→ **Aufgaben**:
(a) Prüfen Sie, ob diese Aussagen mit dem Text über den Unterrichtsentwurf übereinstimmen: (i) Der Entwurf ist für einen Leistungskurs gedacht. (ii) Das Unterrichtsvorhaben reicht vom Barock bis zur Gegenwart. (iii) Das Gedicht von Ernst Wilhelm Lotz gehört zur Romantik. Antworten Sie jeweils mit Ja oder Nein und zitieren Sie die entscheidenden Worte des Textes genau.
(b) Entnehmen Sie dem Text über den Unterrichtsentwurf den Abschnitt von „Die Arbeit stellt“ bis „romantischen Lyrik abgrenzen.“ und geben Sie ihn unverändert wieder.

→ **Lesetext**:
+ + + + +

Die Arbeit stellt einen Unterrichtsentwurf zu Gedichten in einem Leistungskurs dar, der das Motiv der Reise und des Unterwegsseins in den Epochen Romantik und Expressionismus fokussiert. Die Schüler sollen schwerpunktorientiert das Motiv der Sehnsucht im expressionistischen Gedicht "Hart stoßen sich die Wände in den Straßen" von Ernst Wilhelm Lotz analysieren und die Ausgestaltung vom Sehnsuchtsmotiv in der romantischen Lyrik abgrenzen.
Zunächst werden die längerfristigen Unterrichtszusammenhänge dargestellt. Hierfür werden die Reihenplanung, die curriculare Legitimation und die Intention und Struktur des Vorhabens erläutert. Anschließend folgt die schriftliche Planung der Unterrichtsstunde. Der Autor führt den Verlaufsplan, die Sachanalyse und die Darstellung der didaktisch-methodischen Schwerpunkte der Stunde an und erläutert den Beitrag der Unterrichtsstunde zum intendierten Kompetenzzuwachs.
INHALTSVERZEICHNIS
1. Darstellung der längerfristigen Unterrichtszusammenhänge3
Reihenplanung
Curriculare Legitimation
Erläuterung der Intentionen und der Struktur des Vorhabens
2. Schriftliche Planung der Unterrichtsstunde
Verlaufsplan
Beitrag der Stunde zum intendierten Kompetenzzuwachs
Sachanalyse
Darstellung der didaktisch-methodischen Schwerpunkte der Stunde
3. Literatur
THEMA DES UNTERRICHTSVORHABENS:
„Unterwegs sein“ – Lyrische Texte zu dem Motiv des Reisens im historischen Längsschnitt vom Barock bis zur Gegenwart
THEMA DER UNTERRICHTSSTUNDE:
„ Wir sind nach [Süden, Frauen, Dingen] krank “ - Das Motiv der Sehnsucht in expressionistischer Lyrik im Vergleich zu der Ausgestaltung dieses Motivs in der Epoche der Romantik
STUNDENZIEL:
Die Schülerinnen und Schüler analysieren schwerpunktorientiert das Motiv der Sehnsucht im expressionistischen Gedicht „Hart stoßen sich die Wände in den Straßen“ von Ernst Wilhelm Lotz und grenzen die Ausgestaltung vom Sehnsuchtsmotiv in der romantischen Lyrik ab.

+ + + + +

→ **Erfasste Angaben**:
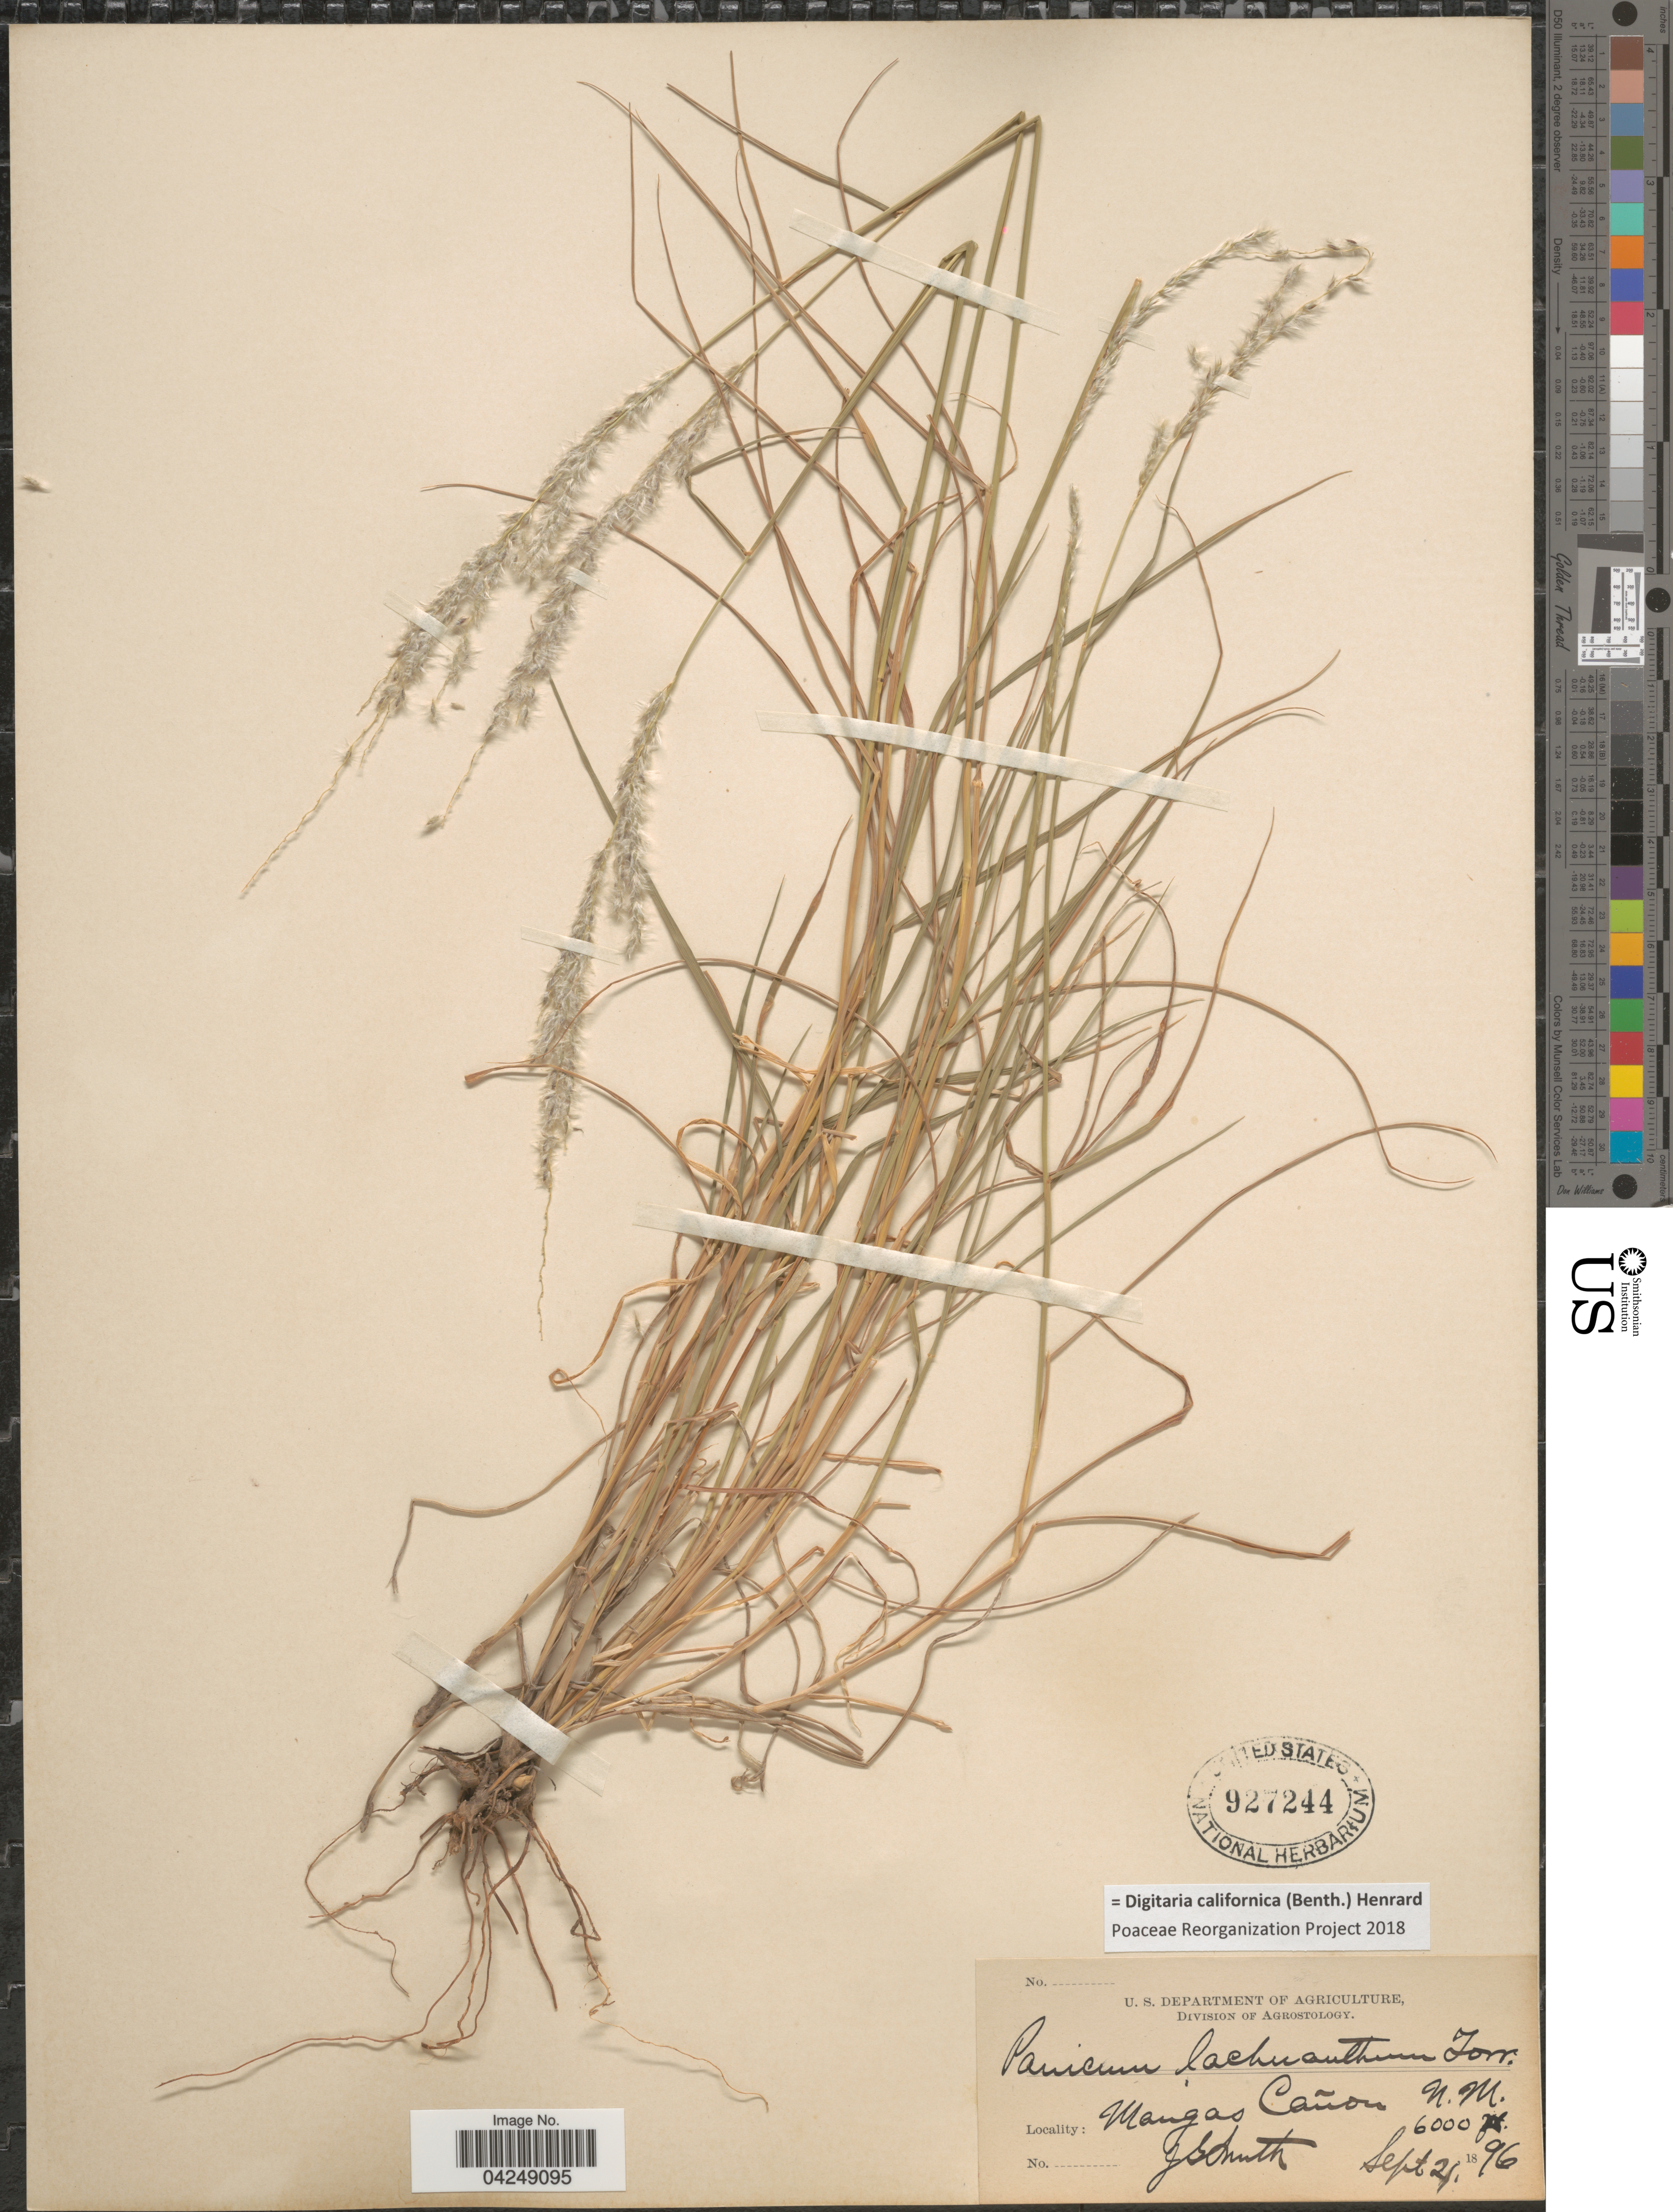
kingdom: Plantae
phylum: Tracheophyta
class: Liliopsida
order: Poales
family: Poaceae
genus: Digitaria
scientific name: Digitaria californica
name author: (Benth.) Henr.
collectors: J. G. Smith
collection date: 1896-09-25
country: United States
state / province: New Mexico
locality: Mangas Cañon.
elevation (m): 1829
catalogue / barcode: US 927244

+ + + + +

→ **Lösungen**:
(a)
(i) Ja: „Unterrichtsentwurf zu Gedichten in einem Leistungskurs“
(ii) Ja: „im historischen Längsschnitt vom Barock bis zur Gegenwart“
(iii) Nein: »im expressionistischen Gedicht „Hart stoßen sich die Wände in den Straßen“ von Ernst Wilhelm Lotz«

(b)
Die Arbeit stellt einen Unterrichtsentwurf zu Gedichten in einem Leistungskurs dar, der das Motiv der Reise und des Unterwegsseins in den Epochen Romantik und Expressionismus fokussiert. Die Schüler sollen schwerpunktorientiert das Motiv der Sehnsucht im expressionistischen Gedicht "Hart stoßen sich die Wände in den Straßen" von Ernst Wilhelm Lotz analysieren und die Ausgestaltung vom Sehnsuchtsmotiv in der romantischen Lyrik abgrenzen.